STUDY MATERIAL: Begin
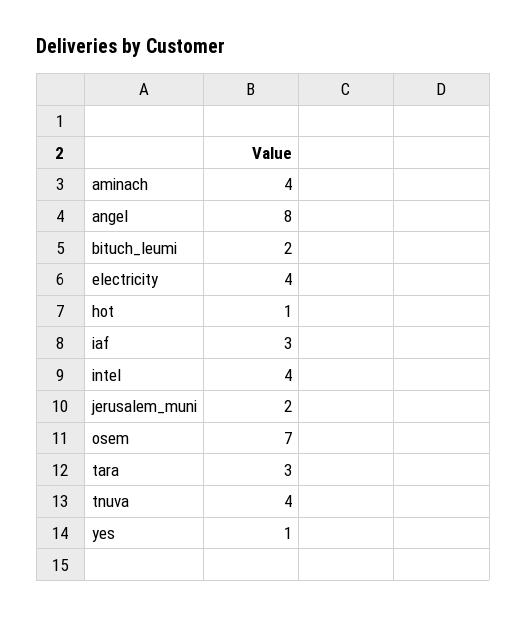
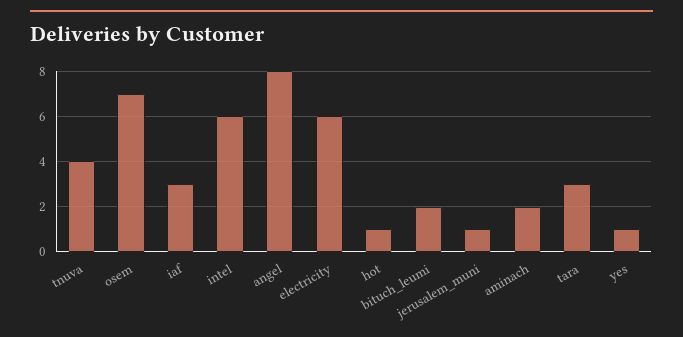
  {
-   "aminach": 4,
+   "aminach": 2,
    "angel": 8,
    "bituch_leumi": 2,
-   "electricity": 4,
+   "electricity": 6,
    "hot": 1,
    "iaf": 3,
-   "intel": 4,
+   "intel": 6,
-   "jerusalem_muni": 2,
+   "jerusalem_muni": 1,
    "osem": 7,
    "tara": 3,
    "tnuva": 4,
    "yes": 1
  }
STUDY MATERIAL: End
STUDY MATERIAL: Begin
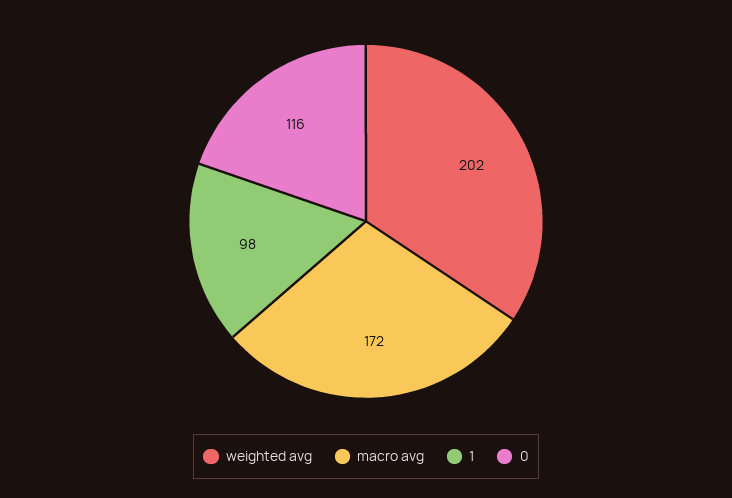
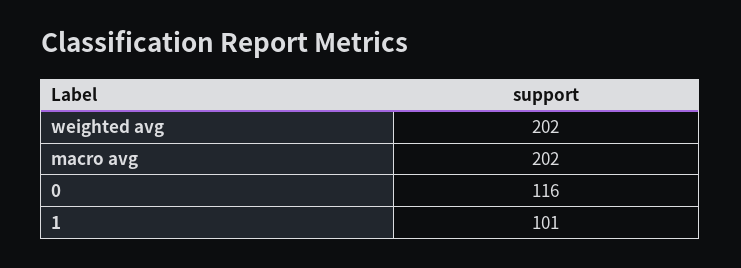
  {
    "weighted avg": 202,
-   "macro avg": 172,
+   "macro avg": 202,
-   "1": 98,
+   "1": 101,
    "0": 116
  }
STUDY MATERIAL: End
STUDY MATERIAL: Begin
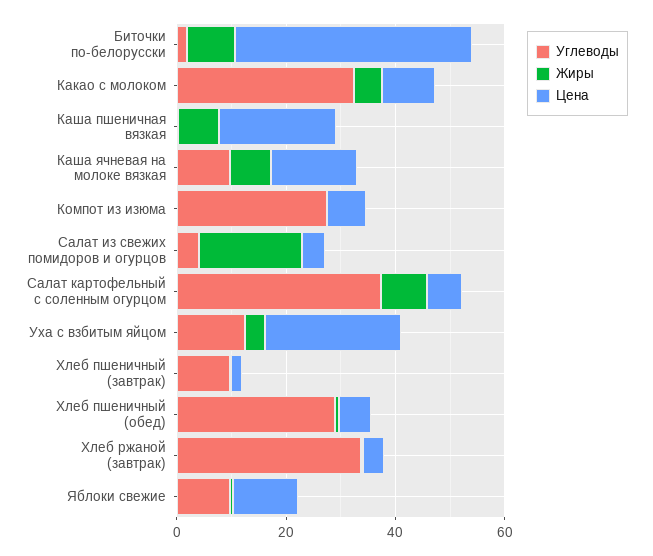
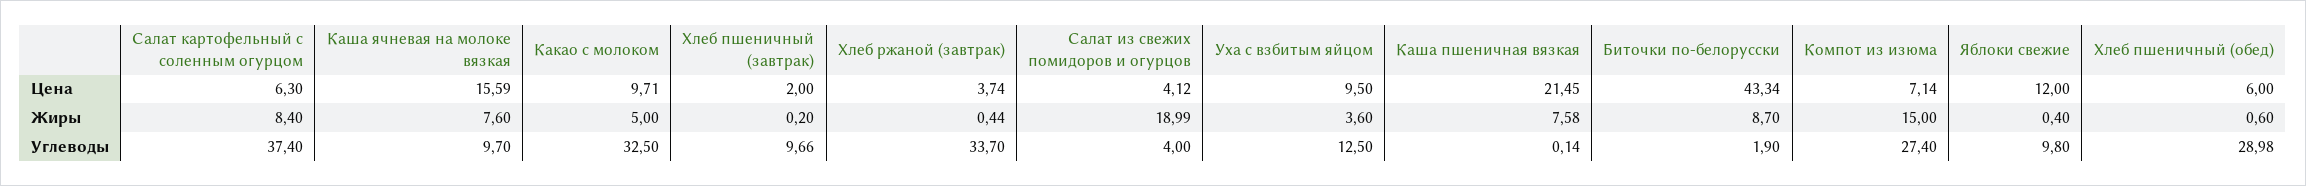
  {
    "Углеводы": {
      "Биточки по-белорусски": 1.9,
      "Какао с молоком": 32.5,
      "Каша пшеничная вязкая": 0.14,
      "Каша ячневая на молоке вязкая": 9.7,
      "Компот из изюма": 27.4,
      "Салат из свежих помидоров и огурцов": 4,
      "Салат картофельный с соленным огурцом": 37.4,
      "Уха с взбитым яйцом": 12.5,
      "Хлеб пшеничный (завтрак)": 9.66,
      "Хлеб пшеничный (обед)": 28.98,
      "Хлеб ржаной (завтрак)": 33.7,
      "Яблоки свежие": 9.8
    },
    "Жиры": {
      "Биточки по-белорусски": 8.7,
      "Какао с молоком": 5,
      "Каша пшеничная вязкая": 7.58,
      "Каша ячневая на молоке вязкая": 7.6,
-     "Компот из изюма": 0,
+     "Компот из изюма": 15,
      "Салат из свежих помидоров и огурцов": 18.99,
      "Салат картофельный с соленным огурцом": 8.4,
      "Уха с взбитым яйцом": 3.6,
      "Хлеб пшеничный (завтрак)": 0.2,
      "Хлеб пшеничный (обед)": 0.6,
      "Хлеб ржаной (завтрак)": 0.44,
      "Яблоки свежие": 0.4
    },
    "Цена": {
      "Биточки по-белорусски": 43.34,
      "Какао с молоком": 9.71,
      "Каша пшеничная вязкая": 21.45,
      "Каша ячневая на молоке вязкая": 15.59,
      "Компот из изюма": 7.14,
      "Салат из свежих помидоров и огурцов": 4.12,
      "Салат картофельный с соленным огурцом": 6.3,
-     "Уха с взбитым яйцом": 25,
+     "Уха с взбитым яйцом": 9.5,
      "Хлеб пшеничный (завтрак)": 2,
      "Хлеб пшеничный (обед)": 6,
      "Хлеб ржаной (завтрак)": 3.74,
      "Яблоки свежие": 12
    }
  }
STUDY MATERIAL: End
WORK ITEM: Only the lines that hold the word "вязкая" are wanted; each should be pulled from the records.

EXERCISE RESULT:
      "Каша пшеничная вязкая": 0.14,
      "Каша ячневая на молоке вязкая": 9.7,
      "Каша пшеничная вязкая": 7.58,
      "Каша ячневая на молоке вязкая": 7.6,
      "Каша пшеничная вязкая": 21.45,
      "Каша ячневая на молоке вязкая": 15.59,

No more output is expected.